National 10.8.2016 02:00 pm

Leopard Creek’s quest for lower rates, taxes stymied

The entrance to Leopard Creek's recreational area. Photo: Lowvelder

The entrance to Leopard Creek's recreational area. Photo: Lowvelder

The determination of Leopard Creek’s rates and taxes according to it’s property value was a key issue.

A recent attempt to reduce the payments towards rates and taxes to Nkomazi Local Municipality by Leopard Creek Golf Course & Estate was unsuccessful when the Valuation Appeals Board ruled the property to be worth R906 million, reports the Lowvelder.

Nkomazi’s valuers appraised the property to be worth this amount. Leopard Creek’s rates are determined in accordance with it. However, Leopard Creek Share Block Limited, the owner of Leopard Creek Golf Course & Estate, appealed this amount. They argued that it was valued at less and that the luxury estate should pay municipal rates and taxes in accordance with the lesser valuation.

Its legal counsel argued that Leopard Creek is owned by a share block company and homeowners are shareholders in the company, not traditional property owners. It argued that only the parts of the property belonging to the company, such as the golf course and other recreational facilities, could be valuated for purposes of rates and taxes. The rest, however, were shares.

Leopard Creek’s legal team further contended that its shareholders’ rights were an encumbrance on the property similar to a usufruct or servitude where the purchaser has limited use of a property.

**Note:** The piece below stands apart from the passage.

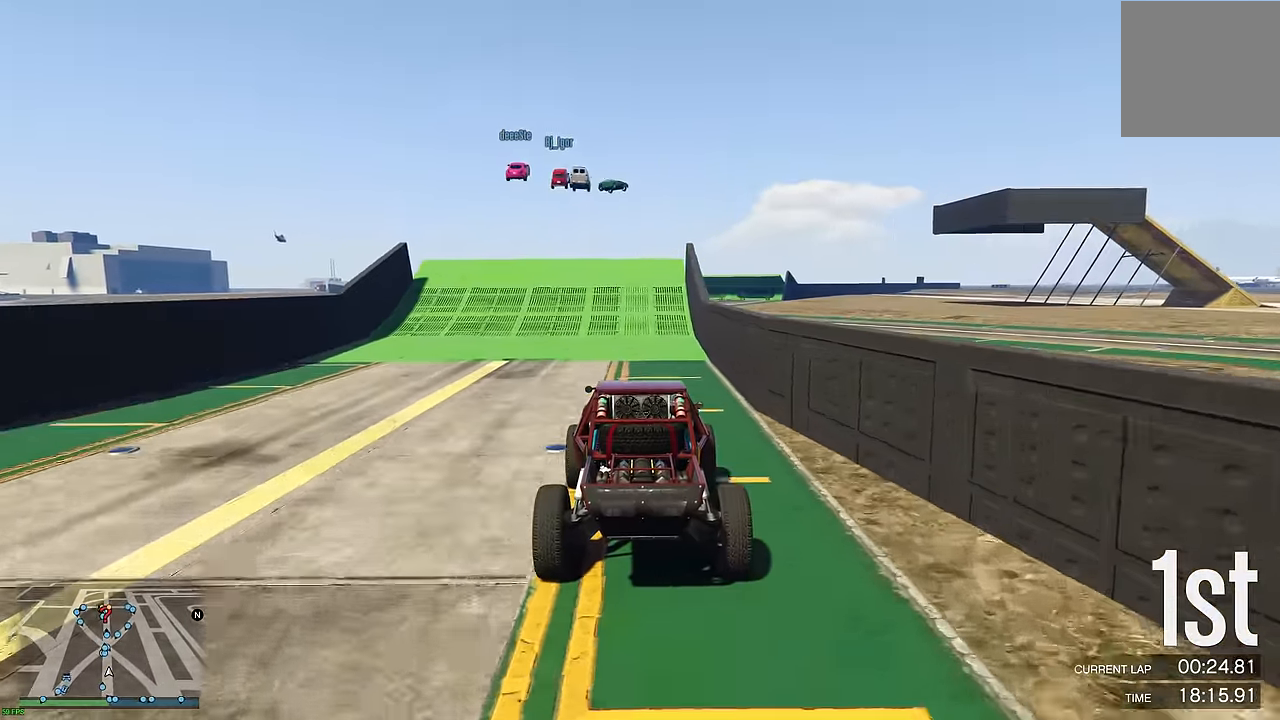
{"buttons": ["R2"], "left_stick": "center", "right_stick": "center", "events": []}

If the board accepted Leopard Creek’s valuation, it would have paid lesser amounts towards rates and taxes. Its shareholders, in turn, would benefit from a lesser pro rata payment due to Leopard Creek.

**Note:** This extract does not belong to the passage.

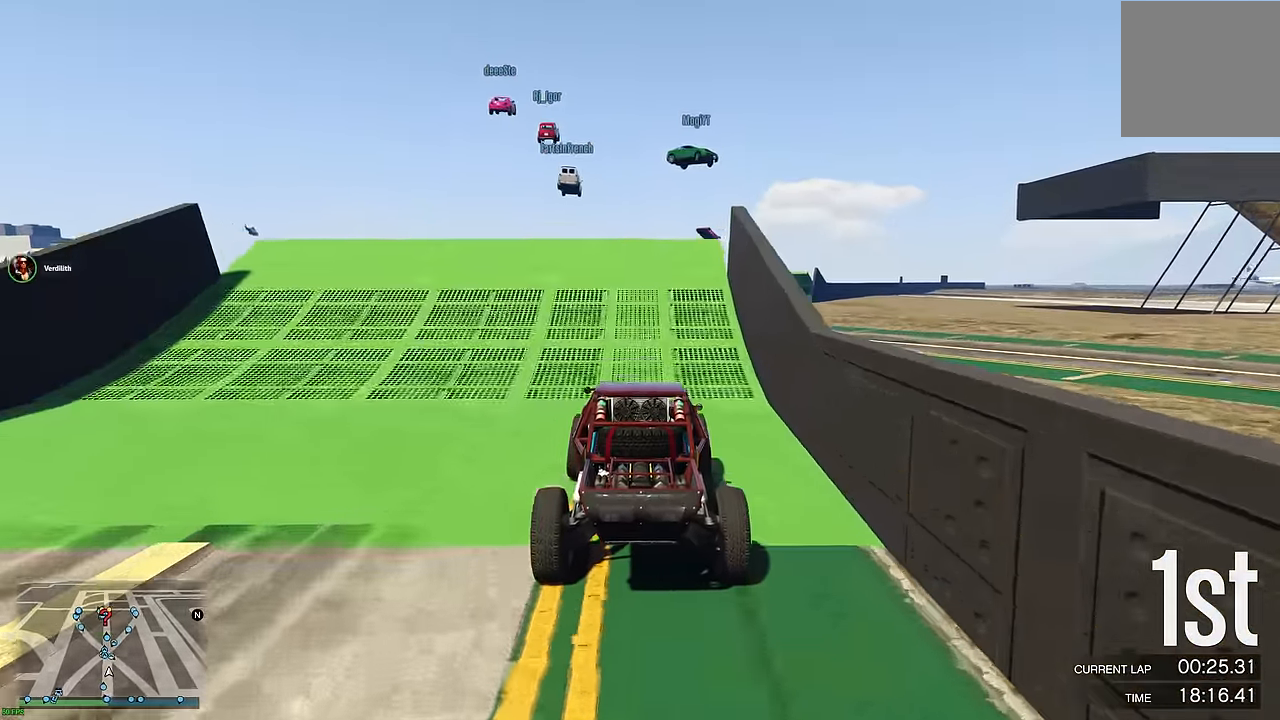
{"buttons": ["R2"], "left_stick": "center", "right_stick": "center", "events": []}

Presiding officer Mr Mdu Singwane set aside their appeal during a recent Valuation Appeals Board hearing. He rejected Leopard Creek’s argument.

Singwane explained that the nature of Leopard Creek as a share block did not amount to an “encumberance” for the purposes of valuation. He stated that such a conclusion would not have been legally justifiable.

The municipality’s legal team welcomed the decision. “The practical impact of the ruling is that owners of shares in a share block company, like Leopard Creek, are being treated no different from owners of full title or sectional title properties, as far as the basis of valuation is concerned,” said Adv Allen Liversage.